1980年の10月、大学一年の時の購入した日付が入っている岩波新書。およそ40年ぶりに再読する。
少し前に、夢や希望について解説した本を読んで、その言葉のもつニュアンスを十分にすくい取れていないことに不満をもった。キャリア教育や心理学の専門家による入門書だから視野が狭いのは仕方ないかもしれない。しかし、もっと論じようがあるはずだと思い、手に取ったのは、ずいぶん以前に読んだこの本だった。
著者は精神医学者。日本における精神病理学の開拓者だという。医者として患者の精神の危機に日々直面し、新しい学問の言葉を作り上げたきた人なのだろう。人間が夢や希望というものを持たざるを得ない事態を、生きることの根本にさかのぼって、深く、しかし平明に論じていく。
比較してはいけないのだと思うが、思考者としての格が違うという感じすらした。著者が62歳で逝去する前年の出版ということもあるだろうが、人間の幼少期から晩年にいたるまでの事態を、内在的に描き切っている。
学問や理論の生硬な言葉を使うのではなく、人の生活に密着した日常語のニュアンスをとらえ返すことから始めて、具体的なエピソードをふんだんに交えてイメージ豊かに思索を展開していく。

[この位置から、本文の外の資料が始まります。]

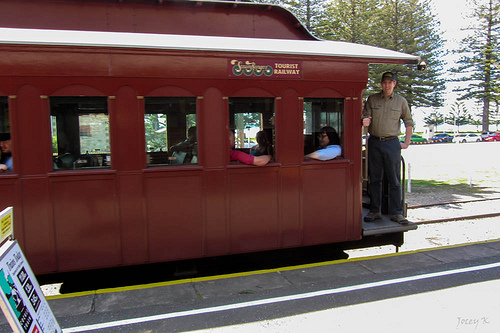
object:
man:
[227, 131, 276, 167]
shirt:
[232, 149, 256, 164]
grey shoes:
[364, 212, 409, 225]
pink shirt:
[229, 148, 254, 165]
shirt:
[361, 91, 414, 137]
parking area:
[398, 131, 497, 145]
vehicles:
[400, 133, 499, 145]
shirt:
[316, 144, 341, 161]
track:
[413, 198, 498, 226]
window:
[0, 94, 15, 179]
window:
[45, 93, 117, 173]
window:
[140, 92, 201, 169]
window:
[224, 94, 279, 166]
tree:
[447, 0, 499, 131]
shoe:
[364, 210, 382, 222]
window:
[304, 97, 344, 159]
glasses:
[316, 133, 328, 138]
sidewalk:
[97, 292, 251, 332]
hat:
[382, 71, 395, 81]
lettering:
[385, 73, 392, 77]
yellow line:
[132, 278, 202, 294]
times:
[7, 262, 43, 322]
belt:
[367, 136, 398, 141]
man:
[361, 69, 415, 226]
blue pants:
[368, 137, 403, 215]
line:
[43, 237, 500, 300]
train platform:
[72, 264, 474, 331]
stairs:
[362, 185, 382, 208]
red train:
[5, 0, 419, 284]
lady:
[304, 125, 341, 163]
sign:
[0, 239, 65, 333]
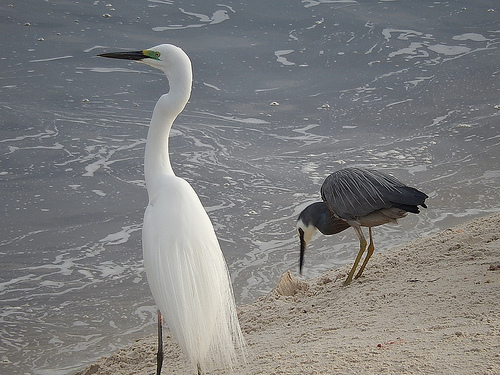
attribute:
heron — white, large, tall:
[80, 32, 256, 375]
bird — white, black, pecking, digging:
[279, 160, 432, 299]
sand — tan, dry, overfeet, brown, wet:
[43, 211, 498, 374]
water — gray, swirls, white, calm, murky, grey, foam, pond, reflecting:
[2, 3, 498, 375]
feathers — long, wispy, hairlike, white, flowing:
[166, 286, 253, 373]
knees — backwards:
[357, 236, 376, 261]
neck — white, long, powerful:
[134, 84, 188, 184]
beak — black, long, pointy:
[93, 47, 151, 66]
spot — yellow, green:
[141, 48, 162, 64]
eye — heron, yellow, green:
[152, 49, 165, 65]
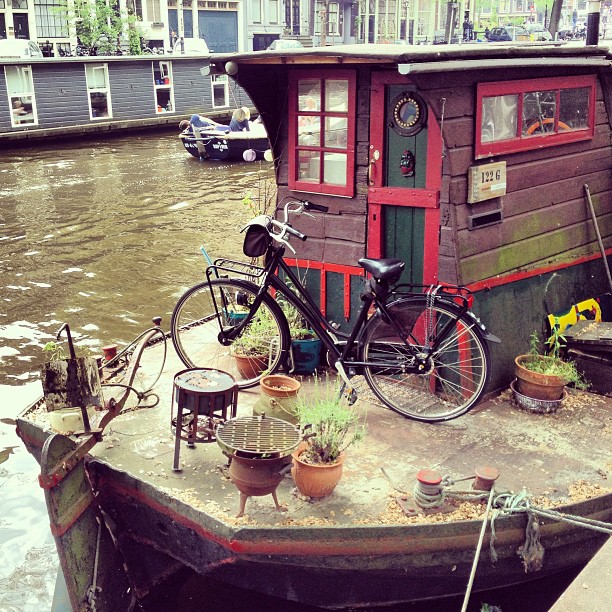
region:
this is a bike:
[167, 188, 515, 445]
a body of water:
[9, 124, 278, 368]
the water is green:
[5, 114, 307, 388]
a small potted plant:
[275, 369, 370, 542]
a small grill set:
[205, 403, 308, 533]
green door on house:
[349, 66, 459, 370]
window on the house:
[464, 75, 610, 160]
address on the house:
[461, 149, 523, 218]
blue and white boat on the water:
[177, 101, 267, 164]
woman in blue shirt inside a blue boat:
[224, 106, 251, 133]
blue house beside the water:
[1, 1, 176, 145]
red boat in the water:
[14, 35, 607, 610]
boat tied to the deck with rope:
[11, 36, 609, 609]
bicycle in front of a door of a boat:
[171, 71, 502, 425]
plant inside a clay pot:
[507, 314, 589, 414]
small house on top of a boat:
[203, 43, 609, 411]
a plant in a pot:
[288, 385, 349, 496]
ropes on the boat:
[432, 486, 603, 538]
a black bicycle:
[170, 233, 494, 417]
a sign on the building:
[462, 168, 503, 212]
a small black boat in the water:
[168, 111, 264, 159]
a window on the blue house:
[153, 65, 179, 110]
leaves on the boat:
[528, 468, 597, 511]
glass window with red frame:
[472, 74, 597, 159]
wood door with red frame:
[365, 71, 441, 393]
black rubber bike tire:
[362, 303, 488, 423]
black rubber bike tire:
[170, 278, 289, 389]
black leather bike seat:
[357, 255, 405, 282]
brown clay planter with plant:
[512, 318, 570, 408]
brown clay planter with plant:
[273, 371, 365, 498]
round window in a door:
[392, 92, 426, 136]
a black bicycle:
[168, 215, 486, 415]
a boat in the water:
[175, 113, 277, 153]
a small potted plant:
[516, 332, 572, 401]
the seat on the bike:
[357, 250, 401, 282]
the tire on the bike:
[172, 279, 288, 382]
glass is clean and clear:
[297, 78, 322, 113]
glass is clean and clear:
[323, 149, 347, 187]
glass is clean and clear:
[297, 149, 323, 184]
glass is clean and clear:
[214, 69, 229, 105]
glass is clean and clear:
[156, 60, 173, 112]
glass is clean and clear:
[80, 65, 113, 116]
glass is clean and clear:
[4, 67, 37, 125]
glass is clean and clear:
[34, 6, 66, 40]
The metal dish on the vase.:
[211, 412, 299, 453]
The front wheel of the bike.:
[160, 272, 287, 383]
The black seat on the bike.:
[353, 252, 406, 291]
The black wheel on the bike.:
[359, 293, 505, 428]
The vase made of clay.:
[290, 448, 348, 496]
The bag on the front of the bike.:
[240, 205, 267, 256]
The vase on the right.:
[509, 350, 577, 410]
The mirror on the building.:
[385, 94, 427, 134]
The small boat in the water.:
[179, 106, 275, 168]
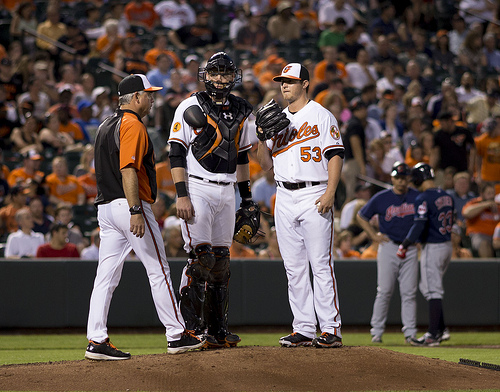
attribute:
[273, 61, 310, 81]
cap — orange, white, black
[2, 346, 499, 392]
mound — pitcher's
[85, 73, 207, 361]
man — standing, orioles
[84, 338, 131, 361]
shoe — tennis shoe, black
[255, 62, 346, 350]
man — standing, number 53, orioles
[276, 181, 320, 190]
belt — black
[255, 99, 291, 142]
glove — baseball glove, black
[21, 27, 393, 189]
pole — long, black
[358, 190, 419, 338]
uniform — gray, blue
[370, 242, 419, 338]
pants — gray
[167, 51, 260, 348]
player — standing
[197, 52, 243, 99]
face mask — black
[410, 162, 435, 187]
helmet — black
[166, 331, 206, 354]
shoe — black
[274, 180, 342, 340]
pants — white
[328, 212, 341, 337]
stripe — red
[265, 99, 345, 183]
shirt — white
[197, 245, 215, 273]
knee — protected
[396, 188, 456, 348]
uniform — blue, gray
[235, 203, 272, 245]
mitt — catcher's, leather, black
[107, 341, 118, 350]
shoelaces — orange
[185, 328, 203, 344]
shoelaces — orange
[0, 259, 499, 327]
fence — green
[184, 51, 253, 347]
gear — protective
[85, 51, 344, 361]
team — professional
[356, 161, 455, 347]
team — professional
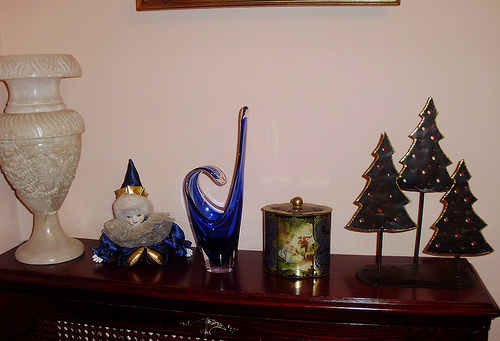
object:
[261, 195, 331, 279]
container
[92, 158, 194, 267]
doll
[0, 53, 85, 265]
vase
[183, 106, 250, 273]
sculpture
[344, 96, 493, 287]
tree decoration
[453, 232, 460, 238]
ornaments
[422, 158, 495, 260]
tree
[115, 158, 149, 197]
hat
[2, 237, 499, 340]
table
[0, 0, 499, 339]
wall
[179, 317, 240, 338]
handle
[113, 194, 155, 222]
hair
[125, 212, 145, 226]
face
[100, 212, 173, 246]
collar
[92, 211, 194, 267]
outfit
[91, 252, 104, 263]
hand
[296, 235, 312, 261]
people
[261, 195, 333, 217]
lid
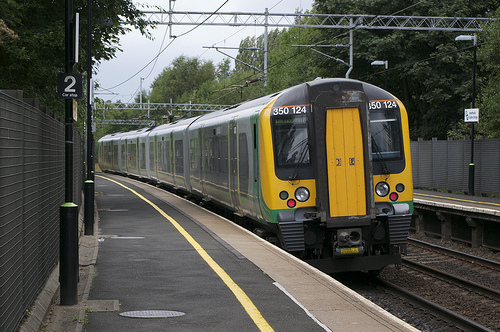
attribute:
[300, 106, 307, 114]
number 4 — white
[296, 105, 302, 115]
number — white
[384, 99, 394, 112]
number 2 — white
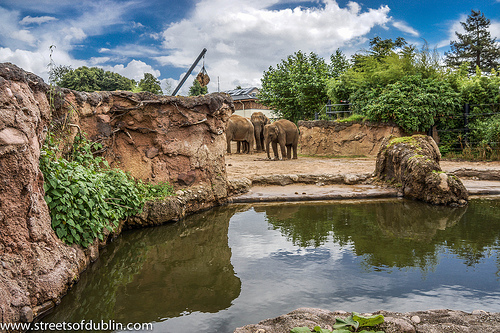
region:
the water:
[245, 181, 350, 328]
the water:
[184, 214, 298, 319]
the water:
[275, 244, 336, 305]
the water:
[230, 191, 324, 288]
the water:
[174, 204, 279, 275]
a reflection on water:
[116, 216, 257, 328]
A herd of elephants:
[226, 104, 305, 164]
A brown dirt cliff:
[22, 58, 231, 268]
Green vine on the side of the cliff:
[25, 120, 158, 240]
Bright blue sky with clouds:
[85, 11, 312, 82]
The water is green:
[175, 193, 440, 318]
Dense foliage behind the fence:
[289, 53, 483, 148]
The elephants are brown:
[217, 95, 312, 180]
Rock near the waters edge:
[356, 127, 471, 224]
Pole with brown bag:
[156, 32, 232, 94]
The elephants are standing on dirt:
[226, 103, 321, 173]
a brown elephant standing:
[220, 105, 255, 155]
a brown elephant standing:
[242, 106, 267, 146]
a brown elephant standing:
[258, 120, 302, 161]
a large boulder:
[366, 134, 464, 206]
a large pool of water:
[59, 187, 497, 329]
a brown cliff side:
[0, 79, 227, 318]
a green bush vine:
[43, 134, 152, 252]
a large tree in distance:
[265, 60, 317, 119]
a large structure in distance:
[215, 81, 269, 111]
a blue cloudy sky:
[3, 0, 491, 91]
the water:
[158, 250, 233, 281]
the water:
[200, 268, 342, 329]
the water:
[122, 194, 313, 268]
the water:
[197, 282, 272, 323]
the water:
[217, 240, 284, 304]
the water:
[185, 178, 306, 285]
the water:
[190, 178, 270, 243]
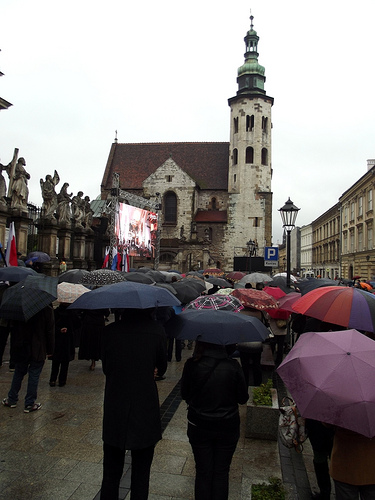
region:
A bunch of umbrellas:
[7, 226, 369, 389]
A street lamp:
[263, 189, 321, 273]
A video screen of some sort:
[101, 181, 169, 256]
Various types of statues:
[2, 167, 100, 239]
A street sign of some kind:
[247, 240, 284, 267]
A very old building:
[138, 170, 265, 233]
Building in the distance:
[303, 203, 370, 258]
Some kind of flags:
[97, 233, 124, 267]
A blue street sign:
[249, 233, 282, 272]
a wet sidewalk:
[15, 420, 63, 478]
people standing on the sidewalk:
[2, 239, 371, 499]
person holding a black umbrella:
[175, 303, 259, 499]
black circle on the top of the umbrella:
[344, 346, 354, 358]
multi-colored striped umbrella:
[284, 286, 374, 331]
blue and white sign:
[262, 244, 280, 265]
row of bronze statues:
[1, 154, 102, 226]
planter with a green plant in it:
[244, 379, 282, 437]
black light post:
[277, 194, 303, 288]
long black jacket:
[86, 317, 167, 456]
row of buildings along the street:
[286, 156, 373, 286]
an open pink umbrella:
[269, 331, 372, 445]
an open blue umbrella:
[169, 306, 257, 363]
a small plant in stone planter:
[232, 379, 280, 452]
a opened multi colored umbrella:
[278, 281, 372, 337]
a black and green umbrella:
[12, 275, 60, 331]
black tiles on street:
[152, 371, 182, 463]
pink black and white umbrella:
[171, 286, 242, 317]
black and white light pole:
[258, 191, 303, 279]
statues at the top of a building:
[12, 155, 83, 223]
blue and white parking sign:
[246, 241, 282, 277]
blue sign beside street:
[261, 245, 280, 260]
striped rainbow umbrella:
[298, 278, 373, 324]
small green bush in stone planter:
[253, 378, 274, 404]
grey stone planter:
[248, 382, 281, 438]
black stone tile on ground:
[161, 392, 178, 412]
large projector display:
[114, 202, 158, 255]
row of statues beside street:
[6, 158, 97, 236]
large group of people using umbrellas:
[8, 235, 373, 433]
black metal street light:
[278, 196, 298, 235]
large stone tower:
[225, 5, 282, 185]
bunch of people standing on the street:
[2, 247, 374, 498]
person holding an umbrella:
[175, 299, 259, 498]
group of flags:
[98, 241, 131, 274]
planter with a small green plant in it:
[242, 379, 281, 440]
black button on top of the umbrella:
[344, 349, 353, 358]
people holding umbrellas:
[4, 248, 374, 498]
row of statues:
[6, 149, 102, 232]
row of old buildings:
[272, 161, 372, 285]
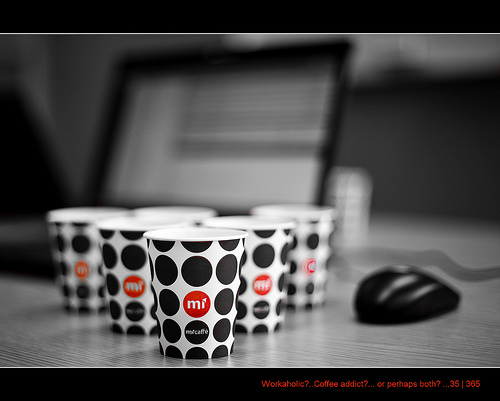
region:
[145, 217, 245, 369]
This is a mug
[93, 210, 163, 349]
This is a mug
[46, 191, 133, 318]
This is a mug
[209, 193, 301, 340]
This is a mug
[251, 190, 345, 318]
This is a mug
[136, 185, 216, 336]
This is a mug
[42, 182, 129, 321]
a mug of yogurt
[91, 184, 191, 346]
a mug of yogurt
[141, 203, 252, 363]
a mug of yogurt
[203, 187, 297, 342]
a mug of yogurt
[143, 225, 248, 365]
a polka dots cup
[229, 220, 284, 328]
a polka dots cup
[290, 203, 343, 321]
a polka dots cup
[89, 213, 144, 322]
a polka dots cup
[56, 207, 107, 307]
a polka dots cup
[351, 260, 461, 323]
the mouse is black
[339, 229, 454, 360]
the mouse is black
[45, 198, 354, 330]
six polka dot drinking cups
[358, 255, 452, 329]
pc mouse to the right of the cups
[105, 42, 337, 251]
blurred pc monitor behind the cups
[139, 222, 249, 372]
clear polka dot in the front of the other cups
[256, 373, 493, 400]
text at the bottom of the photograph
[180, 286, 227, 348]
name of the coffee on the front of the front cup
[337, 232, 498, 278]
a cable behind the PC Mouse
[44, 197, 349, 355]
paper cups lined up in a pyramid pattern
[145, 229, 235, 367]
paper cup in the fron of the other cups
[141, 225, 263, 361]
white cup with black polka dots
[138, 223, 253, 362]
one black, white, and red cup on table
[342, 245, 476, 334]
black computer mouse on table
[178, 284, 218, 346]
one red circle and one black circle on cup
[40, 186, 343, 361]
six cups on table arranged in shape of triangle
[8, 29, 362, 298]
open black laptop on desk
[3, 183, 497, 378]
desk made of wood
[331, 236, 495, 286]
black cord on desk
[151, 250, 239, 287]
three black dots on cup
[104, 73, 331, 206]
white screen of black laptop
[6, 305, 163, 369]
black shadows of cups on wood desk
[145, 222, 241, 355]
cup with white interior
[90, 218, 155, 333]
cup with white interior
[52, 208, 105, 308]
cup with white interior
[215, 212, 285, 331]
cup with white interior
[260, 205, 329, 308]
cup with white interior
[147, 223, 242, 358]
white cup with black dots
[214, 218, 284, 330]
white cup with black dots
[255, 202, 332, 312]
white cup with black dots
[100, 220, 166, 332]
white cup with black dots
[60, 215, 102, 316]
white cup with black dots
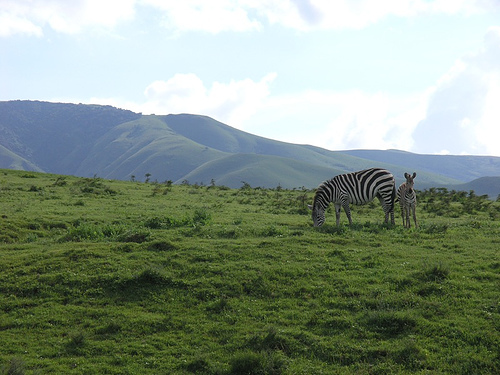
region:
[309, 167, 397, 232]
a black and white zebra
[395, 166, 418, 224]
a black and white baby zebra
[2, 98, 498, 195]
a rolling green mountain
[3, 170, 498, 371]
a grassy green field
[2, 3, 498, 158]
an overcast sky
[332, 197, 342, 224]
the leg of a zebra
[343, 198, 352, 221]
the leg of a zebra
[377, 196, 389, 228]
the leg of a zebra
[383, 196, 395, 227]
the leg of a zebra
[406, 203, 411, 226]
the leg of a zebra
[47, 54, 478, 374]
zebras on grass field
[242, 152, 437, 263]
two zebras standing by each other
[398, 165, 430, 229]
one zebra looking straight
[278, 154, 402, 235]
zebra with its head down in grass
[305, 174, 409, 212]
zebra grazing on food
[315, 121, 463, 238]
black and white stripes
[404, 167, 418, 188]
pointy ears of zebra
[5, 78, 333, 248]
mountain range in background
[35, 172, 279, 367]
green grassy field on ground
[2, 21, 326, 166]
clouds and mountains touching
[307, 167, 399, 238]
zebra grazing on grass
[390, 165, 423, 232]
young zebra staring at photographer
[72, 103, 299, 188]
rolling green mountains in background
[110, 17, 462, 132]
white puffy clouds in blue sky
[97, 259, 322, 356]
plush green grass in field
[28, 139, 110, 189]
valley in between mountains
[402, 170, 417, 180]
ears of zebra standing straight up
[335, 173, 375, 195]
black and white stripes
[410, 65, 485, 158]
large black storm cloud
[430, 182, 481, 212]
dark green bushes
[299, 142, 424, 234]
two zebras are grazing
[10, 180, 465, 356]
ground is green and grassy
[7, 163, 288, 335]
tufts of heavy grass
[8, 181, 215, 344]
thick and grassy land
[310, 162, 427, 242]
mother and young zebra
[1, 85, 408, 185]
large hills in background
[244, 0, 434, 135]
sky is blue and cloudy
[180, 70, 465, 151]
clouds are white and puffy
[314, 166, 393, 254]
zebra is bending over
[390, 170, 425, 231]
zebra is standing up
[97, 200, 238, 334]
nice pastured green grass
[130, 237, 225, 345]
nice pastured green grass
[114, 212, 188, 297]
nice pastured green grass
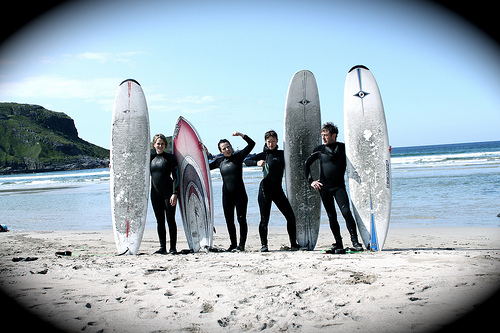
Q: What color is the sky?
A: Blue.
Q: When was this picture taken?
A: Daytime.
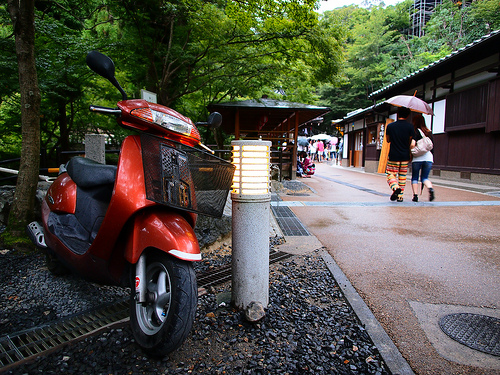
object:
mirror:
[77, 50, 128, 101]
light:
[223, 132, 271, 201]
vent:
[4, 283, 154, 373]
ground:
[0, 161, 499, 375]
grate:
[435, 313, 497, 357]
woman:
[410, 118, 436, 202]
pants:
[383, 155, 410, 199]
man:
[383, 109, 423, 204]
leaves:
[273, 20, 315, 51]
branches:
[216, 18, 303, 79]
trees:
[2, 1, 349, 158]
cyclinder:
[229, 188, 274, 319]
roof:
[213, 95, 326, 112]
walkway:
[274, 155, 498, 365]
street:
[289, 159, 498, 371]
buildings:
[367, 31, 500, 187]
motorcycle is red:
[28, 45, 203, 370]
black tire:
[128, 244, 198, 359]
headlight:
[126, 102, 204, 148]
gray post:
[228, 193, 273, 312]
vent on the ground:
[271, 188, 310, 250]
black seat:
[66, 153, 128, 197]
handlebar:
[82, 103, 131, 116]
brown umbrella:
[382, 90, 437, 117]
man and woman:
[380, 103, 435, 203]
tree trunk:
[6, 1, 47, 230]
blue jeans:
[409, 161, 432, 189]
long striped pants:
[383, 154, 406, 205]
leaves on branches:
[176, 3, 359, 100]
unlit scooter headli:
[121, 99, 208, 153]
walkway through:
[5, 20, 304, 283]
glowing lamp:
[225, 137, 274, 311]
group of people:
[296, 129, 352, 181]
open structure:
[211, 100, 331, 182]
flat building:
[405, 0, 439, 39]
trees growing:
[171, 3, 384, 109]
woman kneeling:
[297, 148, 322, 176]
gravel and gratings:
[268, 255, 403, 374]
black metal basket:
[140, 129, 236, 221]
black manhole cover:
[439, 305, 500, 359]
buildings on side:
[328, 21, 500, 185]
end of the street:
[296, 155, 358, 187]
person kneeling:
[295, 146, 324, 182]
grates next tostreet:
[285, 198, 395, 374]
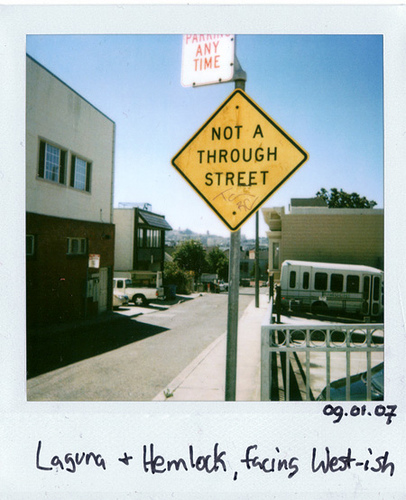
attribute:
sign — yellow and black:
[159, 89, 316, 233]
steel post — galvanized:
[217, 228, 248, 385]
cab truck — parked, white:
[116, 277, 172, 315]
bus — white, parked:
[276, 250, 384, 309]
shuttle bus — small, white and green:
[270, 256, 375, 319]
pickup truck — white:
[119, 273, 180, 315]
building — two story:
[34, 46, 132, 350]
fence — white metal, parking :
[243, 324, 374, 396]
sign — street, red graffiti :
[178, 97, 302, 232]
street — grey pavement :
[140, 318, 176, 365]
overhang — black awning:
[144, 205, 175, 237]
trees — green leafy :
[319, 186, 375, 205]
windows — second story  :
[46, 144, 65, 181]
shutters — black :
[35, 132, 46, 185]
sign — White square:
[180, 33, 230, 82]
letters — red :
[192, 40, 225, 68]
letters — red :
[195, 47, 215, 68]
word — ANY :
[192, 37, 220, 63]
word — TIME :
[195, 37, 219, 73]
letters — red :
[192, 31, 222, 69]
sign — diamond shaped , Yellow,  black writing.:
[171, 89, 306, 235]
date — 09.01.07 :
[321, 397, 393, 419]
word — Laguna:
[29, 439, 119, 480]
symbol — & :
[114, 448, 133, 470]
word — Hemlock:
[142, 441, 225, 474]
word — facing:
[241, 440, 301, 485]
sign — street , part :
[167, 34, 240, 87]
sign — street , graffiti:
[162, 84, 311, 229]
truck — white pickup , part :
[116, 270, 163, 305]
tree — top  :
[297, 185, 389, 212]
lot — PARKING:
[145, 316, 185, 357]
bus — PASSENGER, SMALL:
[284, 257, 382, 310]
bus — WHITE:
[281, 256, 382, 320]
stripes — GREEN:
[283, 288, 308, 304]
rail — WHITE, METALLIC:
[292, 320, 321, 340]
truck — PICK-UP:
[114, 276, 155, 300]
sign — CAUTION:
[166, 97, 306, 223]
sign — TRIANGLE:
[178, 85, 312, 229]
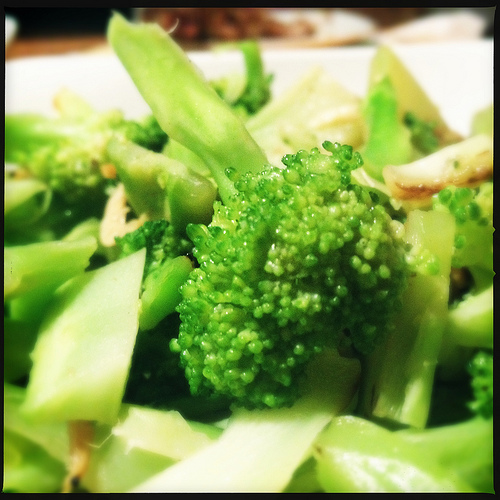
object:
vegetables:
[47, 17, 487, 440]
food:
[105, 17, 400, 389]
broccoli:
[103, 17, 271, 182]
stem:
[370, 78, 415, 174]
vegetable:
[387, 103, 495, 266]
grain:
[222, 227, 247, 247]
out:
[107, 10, 178, 57]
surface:
[55, 72, 464, 465]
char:
[403, 182, 428, 193]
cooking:
[23, 37, 500, 360]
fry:
[386, 138, 495, 211]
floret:
[233, 368, 261, 386]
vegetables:
[61, 250, 271, 408]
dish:
[7, 46, 496, 498]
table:
[2, 7, 487, 491]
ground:
[443, 212, 480, 241]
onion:
[382, 134, 497, 198]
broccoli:
[140, 253, 196, 330]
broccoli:
[213, 39, 270, 119]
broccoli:
[467, 349, 494, 419]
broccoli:
[0, 234, 97, 295]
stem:
[124, 398, 221, 462]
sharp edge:
[123, 242, 154, 325]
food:
[19, 30, 482, 487]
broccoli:
[169, 140, 422, 401]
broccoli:
[373, 222, 453, 427]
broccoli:
[111, 401, 210, 462]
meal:
[6, 10, 495, 491]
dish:
[0, 39, 493, 123]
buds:
[263, 236, 284, 273]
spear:
[28, 266, 147, 418]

「生きるとは、連れとともに不動の地盤の上に立ち、暗い過去を背負って、天を仰ぎながら、光にみちた未来へむかって進んでいくいとなみである」
本書の前半で、著者はとりあえず「生きること」をこう定義するが、人生の様々な場面を検討するなかで、この作業仮説をさらに掘り下げていこうとする。この時、「生きがい」を、未来のモノに向う「行きがい」と、ヒトとともにいる「居がい」とに分けてとらえる視点が重要になる。
18歳の時の自分が几帳面に引いたサイドラインや、ここがすごいという意味で加えられた矢印がほほえましい。その部分への共感ももちろんだが、老境を迎える今となっては、著者が描く晩年の心象風景や死を迎える心境がより身近になっている。
とても良い本で、古典として読まれ続けてほしい本だ。ただ、この半世紀の経過でずいぶん古びて感じられる部分もある。男女の性差、精神障害者やハンセン病患者への視点が、当時の社会的、文化的なありようを反映しているとはいえ、今から見るとあまりに断定的で配慮に欠けるように見えてしまうのだ。現在は新刊で手に入らないようだが、そういう部分で忌避されてしまうとしたら、惜しいと思う。